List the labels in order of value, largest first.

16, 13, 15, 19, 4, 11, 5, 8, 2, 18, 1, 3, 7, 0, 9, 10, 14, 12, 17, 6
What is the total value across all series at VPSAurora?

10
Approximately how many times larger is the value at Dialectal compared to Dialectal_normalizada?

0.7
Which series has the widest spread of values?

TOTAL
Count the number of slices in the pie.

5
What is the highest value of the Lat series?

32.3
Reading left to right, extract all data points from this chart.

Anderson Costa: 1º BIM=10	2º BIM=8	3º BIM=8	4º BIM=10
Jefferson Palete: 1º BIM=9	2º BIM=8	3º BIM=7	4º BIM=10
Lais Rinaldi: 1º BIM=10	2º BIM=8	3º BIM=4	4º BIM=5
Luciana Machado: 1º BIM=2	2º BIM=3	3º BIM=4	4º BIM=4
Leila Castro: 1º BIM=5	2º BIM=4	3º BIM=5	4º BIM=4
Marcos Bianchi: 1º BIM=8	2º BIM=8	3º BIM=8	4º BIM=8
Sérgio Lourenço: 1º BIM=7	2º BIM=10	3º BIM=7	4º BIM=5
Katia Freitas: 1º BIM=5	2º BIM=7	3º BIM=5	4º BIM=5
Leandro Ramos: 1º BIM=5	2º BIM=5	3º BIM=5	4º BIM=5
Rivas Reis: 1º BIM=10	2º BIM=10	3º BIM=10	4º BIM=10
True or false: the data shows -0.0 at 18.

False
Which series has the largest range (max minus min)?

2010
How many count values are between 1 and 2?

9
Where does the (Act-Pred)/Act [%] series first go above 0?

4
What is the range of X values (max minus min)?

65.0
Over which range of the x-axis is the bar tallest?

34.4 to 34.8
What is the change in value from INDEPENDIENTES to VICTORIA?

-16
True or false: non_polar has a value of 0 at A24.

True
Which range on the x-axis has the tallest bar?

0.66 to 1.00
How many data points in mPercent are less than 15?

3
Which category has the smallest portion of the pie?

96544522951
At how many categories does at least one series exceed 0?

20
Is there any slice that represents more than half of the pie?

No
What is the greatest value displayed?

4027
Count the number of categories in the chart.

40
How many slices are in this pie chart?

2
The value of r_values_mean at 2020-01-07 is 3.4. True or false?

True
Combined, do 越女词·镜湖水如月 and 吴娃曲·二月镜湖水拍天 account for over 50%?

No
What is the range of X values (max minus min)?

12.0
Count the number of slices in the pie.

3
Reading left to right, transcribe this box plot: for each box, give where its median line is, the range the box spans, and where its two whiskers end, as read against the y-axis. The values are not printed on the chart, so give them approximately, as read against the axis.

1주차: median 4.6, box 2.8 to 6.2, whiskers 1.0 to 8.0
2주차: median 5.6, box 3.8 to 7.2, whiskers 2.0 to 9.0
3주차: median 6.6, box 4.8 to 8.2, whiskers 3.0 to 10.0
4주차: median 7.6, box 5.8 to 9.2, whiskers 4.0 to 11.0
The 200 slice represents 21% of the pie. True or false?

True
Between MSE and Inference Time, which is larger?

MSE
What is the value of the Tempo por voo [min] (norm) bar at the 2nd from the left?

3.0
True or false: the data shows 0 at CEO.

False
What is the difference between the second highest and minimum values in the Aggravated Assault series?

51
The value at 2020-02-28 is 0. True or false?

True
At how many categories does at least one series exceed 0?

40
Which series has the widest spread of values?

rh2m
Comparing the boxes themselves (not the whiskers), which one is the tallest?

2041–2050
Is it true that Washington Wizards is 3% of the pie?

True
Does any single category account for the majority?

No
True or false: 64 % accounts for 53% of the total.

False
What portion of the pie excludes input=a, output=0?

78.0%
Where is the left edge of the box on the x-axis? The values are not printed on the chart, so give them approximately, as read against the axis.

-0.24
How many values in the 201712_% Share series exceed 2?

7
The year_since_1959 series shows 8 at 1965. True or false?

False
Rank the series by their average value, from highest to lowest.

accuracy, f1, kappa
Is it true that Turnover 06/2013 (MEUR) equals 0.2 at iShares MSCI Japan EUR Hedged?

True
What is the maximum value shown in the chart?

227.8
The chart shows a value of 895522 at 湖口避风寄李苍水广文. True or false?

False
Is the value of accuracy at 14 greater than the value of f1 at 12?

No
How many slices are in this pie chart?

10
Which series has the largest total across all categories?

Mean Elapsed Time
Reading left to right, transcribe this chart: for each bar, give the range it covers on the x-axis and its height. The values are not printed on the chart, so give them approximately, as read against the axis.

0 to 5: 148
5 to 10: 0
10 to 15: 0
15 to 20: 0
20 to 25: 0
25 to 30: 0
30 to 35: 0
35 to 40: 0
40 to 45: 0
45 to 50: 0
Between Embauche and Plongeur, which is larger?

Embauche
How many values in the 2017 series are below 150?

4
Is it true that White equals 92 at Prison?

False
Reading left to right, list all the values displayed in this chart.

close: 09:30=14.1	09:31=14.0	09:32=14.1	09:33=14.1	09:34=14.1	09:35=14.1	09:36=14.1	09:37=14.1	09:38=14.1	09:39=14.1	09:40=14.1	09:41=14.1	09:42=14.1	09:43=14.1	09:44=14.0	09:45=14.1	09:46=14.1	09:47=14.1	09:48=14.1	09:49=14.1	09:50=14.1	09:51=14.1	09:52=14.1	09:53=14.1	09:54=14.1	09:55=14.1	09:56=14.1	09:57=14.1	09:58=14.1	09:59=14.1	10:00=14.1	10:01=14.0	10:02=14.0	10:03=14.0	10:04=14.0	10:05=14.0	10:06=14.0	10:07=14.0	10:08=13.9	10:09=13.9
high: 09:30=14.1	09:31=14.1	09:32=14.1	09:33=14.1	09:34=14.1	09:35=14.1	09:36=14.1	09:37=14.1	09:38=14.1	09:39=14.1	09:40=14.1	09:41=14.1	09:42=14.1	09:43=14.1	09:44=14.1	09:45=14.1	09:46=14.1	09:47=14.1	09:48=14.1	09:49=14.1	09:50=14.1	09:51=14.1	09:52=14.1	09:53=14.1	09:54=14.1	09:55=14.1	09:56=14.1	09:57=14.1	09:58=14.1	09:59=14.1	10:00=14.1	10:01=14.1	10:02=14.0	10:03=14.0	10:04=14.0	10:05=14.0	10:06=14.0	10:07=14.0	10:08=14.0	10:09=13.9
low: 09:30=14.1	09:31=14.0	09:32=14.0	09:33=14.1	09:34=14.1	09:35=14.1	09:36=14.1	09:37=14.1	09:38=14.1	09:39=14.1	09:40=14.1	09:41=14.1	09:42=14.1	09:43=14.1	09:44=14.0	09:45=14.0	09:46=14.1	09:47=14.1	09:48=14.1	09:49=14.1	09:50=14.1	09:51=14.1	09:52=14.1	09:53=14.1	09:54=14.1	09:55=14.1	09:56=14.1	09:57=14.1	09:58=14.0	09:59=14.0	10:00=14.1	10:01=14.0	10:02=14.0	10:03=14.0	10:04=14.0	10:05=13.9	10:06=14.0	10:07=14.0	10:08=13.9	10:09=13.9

▶ **What you should do**
Copy, word for word, the lines of the entries from the line with "Mean Elapsed Time" to the line with "Reading left to right, list", including both of those lines.

▶ **Task solution**
Mean Elapsed Time
Reading left to right, transcribe this chart: for each bar, give the range it covers on the x-axis and its height. The values are not printed on the chart, so give them approximately, as read against the axis.

0 to 5: 148
5 to 10: 0
10 to 15: 0
15 to 20: 0
20 to 25: 0
25 to 30: 0
30 to 35: 0
35 to 40: 0
40 to 45: 0
45 to 50: 0
Between Embauche and Plongeur, which is larger?

Embauche
How many values in the 2017 series are below 150?

4
Is it true that White equals 92 at Prison?

False
Reading left to right, list all the values displayed in this chart.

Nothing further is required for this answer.